ただ、「真の簿記学習」を謳うのは調子に乗りすぎです。普段の講評から日商が一貫して見せている姿勢ですが、一体何様のつもりなのでしょうか。全方位にケンカを売っていったい何がしたいのか、日商の良識を疑います。そんなことを言うなら、最近の会計基準の動向を踏まえた問題を出せよと。会計基準を無視して出題される試験の勉強をすることのどこが「真の簿記学習」になるのでしょうね。
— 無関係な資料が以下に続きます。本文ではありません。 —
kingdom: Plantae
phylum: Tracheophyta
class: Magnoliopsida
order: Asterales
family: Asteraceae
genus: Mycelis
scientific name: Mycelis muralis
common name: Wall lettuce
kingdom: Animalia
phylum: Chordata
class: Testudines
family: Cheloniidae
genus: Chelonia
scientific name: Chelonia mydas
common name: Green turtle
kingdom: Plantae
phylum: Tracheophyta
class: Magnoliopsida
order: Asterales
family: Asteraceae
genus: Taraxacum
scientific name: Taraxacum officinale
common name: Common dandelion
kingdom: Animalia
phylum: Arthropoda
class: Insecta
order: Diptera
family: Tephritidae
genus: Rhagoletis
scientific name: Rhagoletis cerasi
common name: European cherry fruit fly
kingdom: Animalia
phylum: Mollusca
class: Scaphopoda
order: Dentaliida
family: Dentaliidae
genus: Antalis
簿記を勉強しているみなさんは淡々と勉強を続けてください

難しい問題、解ききれない問題が出題されたときに、怒りのぶつけ先を探したくなる気分は非常に分かります。ただ、ひととおり落ち着いたらまた学習を始めてください。上記のように、この数年は、また会計基準がちょくちょくと改定されていることから、簿記上の処理も従来のやり方とは変わってきています。

私にはまだ何が「真の簿記学習」なのかよくわかりませんが、簿記上の処理は、もともと会計基準から導き出されるものですから、簿記の勉強をしたら、少しずつで構わないので関連する会計基準を読んでみるということにチャレンジしてみるとよいでしょう。ASBJのウェブサイトには、会計基準の内容を具体的な取引例や仕訳を使って説明した適用指針というものも掲載されていますから、まずはそちらから手をつけてみると仕訳と会計基準のつながりをイメージしやすくなるのではないかと思います。